___ Dataset records ___
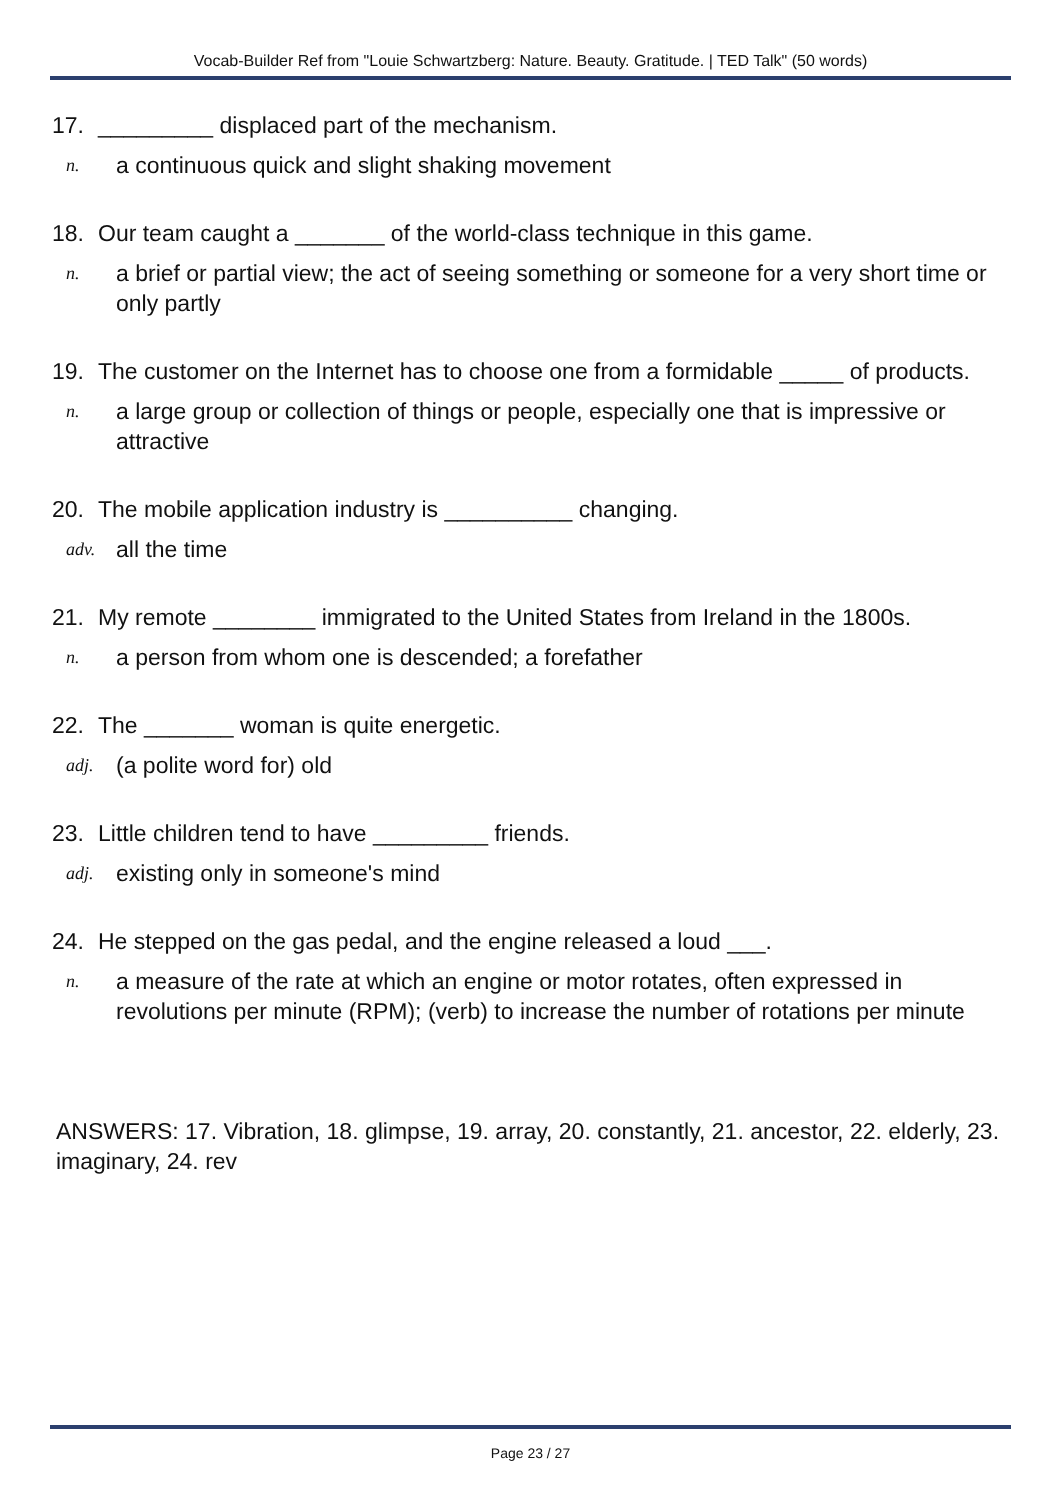Vocab-Builder Ref from "Louie Schwartzberg: Nature. Beauty. Gratitude. | TED Talk" (50 words)
17. _________ displaced part of the mechanism.
n. a continuous quick and slight shaking movement
18. Our team caught a _______ of the world-class technique in this game.
n. a brief or partial view; the act of seeing something or someone for a very short time or only partly
19. The customer on the Internet has to choose one from a formidable _____ of products.
n. a large group or collection of things or people, especially one that is impressive or attractive
20. The mobile application industry is __________ changing.
adv. all the time
21. My remote ________ immigrated to the United States from Ireland in the 1800s.
n. a person from whom one is descended; a forefather
22. The _______ woman is quite energetic.
adj. (a polite word for) old
23. Little children tend to have _________ friends.
adj. existing only in someone's mind
24. He stepped on the gas pedal, and the engine released a loud ___.
n. a measure of the rate at which an engine or motor rotates, often expressed in revolutions per minute (RPM); (verb) to increase the number of rotations per minute
ANSWERS: 17. Vibration, 18. glimpse, 19. array, 20. constantly, 21. ancestor, 22. elderly, 23. imaginary, 24. rev
Page 23 / 27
___
**Task goal**
Print nothing except the lines from the line containing "n. a measure" to the end of the listing, exactly as written.

**Your solution**
n. a measure of the rate at which an engine or motor rotates, often expressed in revolutions per minute (RPM); (verb) to increase the number of rotations per minute
ANSWERS: 17. Vibration, 18. glimpse, 19. array, 20. constantly, 21. ancestor, 22. elderly, 23. imaginary, 24. rev
Page 23 / 27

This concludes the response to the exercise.